** Zu bearbeitende Aufgaben **
1 – Ändere den Textabschnitt über Richard zwischen "Das Leben ist" und "ist ein Schiss­hase." einschließlich, indem du "Liebhaber" durch "Verführer" ersetzt, und gib diese Passage erneut wieder.
2 – Fasse den Textabschnitt über Richard in zwei Sätzen zusammen.
3 – Was ist laut dem Textabschnitt über Richard die ganze Welt, wie Richard am Anfang sagt?

Das Leben ist ein Video­spiel. Richard versucht sich mal als Liebhaber, mal als Rambo und zumindest die Ikono­gra­phie hat er drauf und wie man sich das rote Stirnband festzurrt. Die ganze Welt ist ein Themen­park, sagt Richard am Anfang und recht hat er: aber die Rambo-Nummer kommt eben nur gut, solange man allein durchs Unterholz tigert, das Blut und die enemy action nur virtual realities sind, im Kopf. In echt macht sprit­zendes Blut eine ziemliche Sauerei und mit Rambo-Heldenmut ist es dann auch schlag­artig vorbei. Game over, Richard. Try again? Lieber nicht. Richard ist ein Schiss­hase.

** Datenauszüge **

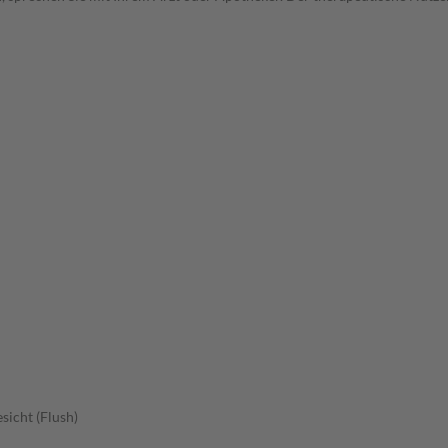
sicht (Flush)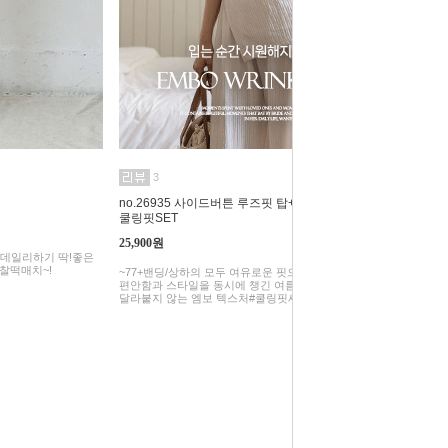
3
no.26935 사이드버튼 루즈핏 탑+밴딩 와이드팬츠
쿨링핏SET
25,900원
으로 데일리하기 딱!좋은
찰떡매치~!
~77+밴딩/상하의 모두 여유로운 핏으로 체형 커버에 탁월하며,
편안함과 스타일을 동시에 챙긴 여름맞이 셋업 아이템!#피부에
달라붙지 않는 엠보 텍스처#쿨링핏세트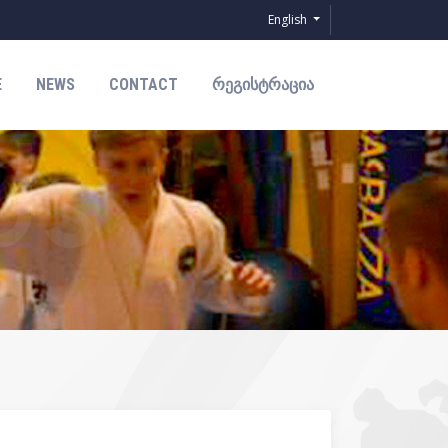
English
E
NEWS
CONTACT
ᲠᲔᲒᲘᲡᲢᲠᲐᲪᲘᲐ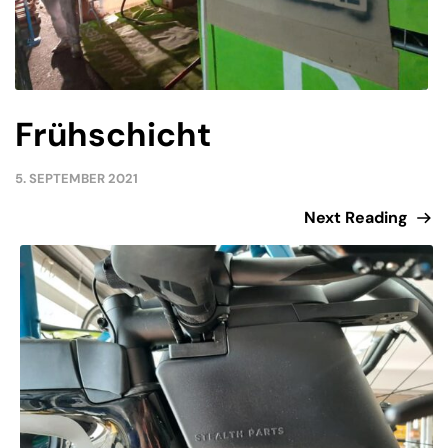
Frühschicht
5. SEPTEMBER 2021
Next Reading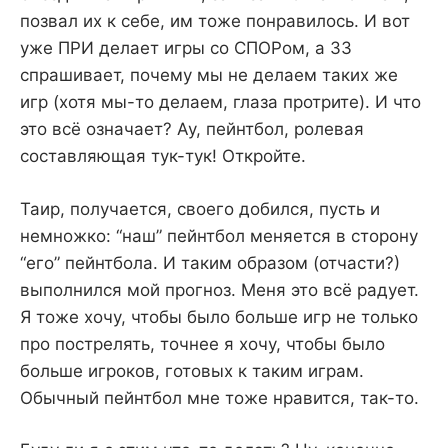
позвал их к себе, им тоже понравилось. И вот
уже ПРИ делает игры со СПОРом, а ЗЗ
спрашивает, почему мы не делаем таких же
игр (хотя мы-то делаем, глаза протрите). И что
это всё означает? Ау, пейнтбол, ролевая
составляющая тук-тук! Откройте.
Таир, получается, своего добился, пусть и
немножко: “наш” пейнтбол меняется в сторону
“его” пейнтбола. И таким образом (отчасти?)
выполнился мой прогноз. Меня это всё радует.
Я тоже хочу, чтобы было больше игр не только
про пострелять, точнее я хочу, чтобы было
больше игроков, готовых к таким играм.
Обычный пейнтбол мне тоже нравится, так-то.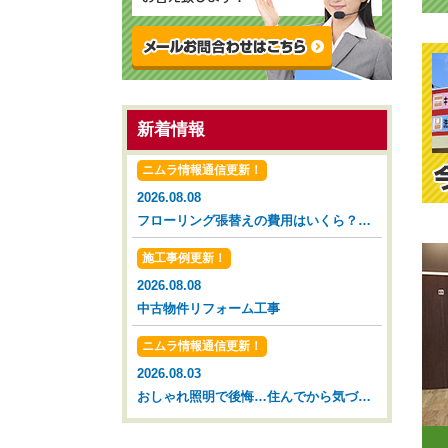
新着情報
ニムラ情報通信更新！
2026.08.08
フローリング張替えの費用はいくら？タイミングと相場を解説【広島市 安佐南区 安佐北区】
施工事例更新！
2026.08.08
中古物件リフォーム工事
ニムラ情報通信更新！
2026.08.03
おしゃれ照明で後悔…住んでから気づいた落とし穴【広島市 安佐南区 安佐北区】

** Lösungen **
1 –
Das Leben ist ein Video­spiel. Richard versucht sich mal als Verführer, mal als Rambo und zumindest die Ikono­gra­phie hat er drauf und wie man sich das rote Stirnband festzurrt. Die ganze Welt ist ein Themen­park, sagt Richard am Anfang und recht hat er: aber die Rambo-Nummer kommt eben nur gut, solange man allein durchs Unterholz tigert, das Blut und die enemy action nur virtual realities sind, im Kopf. In echt macht sprit­zendes Blut eine ziemliche Sauerei und mit Rambo-Heldenmut ist es dann auch schlag­artig vorbei. Game over, Richard. Try again? Lieber nicht. Richard ist ein Schiss­hase.

2 – Richard versucht sich mal als Liebhaber, mal als Rambo und sagt, die ganze Welt sei ein Themenpark. Die Rambo-Nummer kommt jedoch nur gut an, solange Blut und Gefahr bloß im Kopf existieren, denn in echt ist es mit dem Heldenmut schlagartig vorbei, und Richard erweist sich als Schisshase.

3 – Ein Themenpark.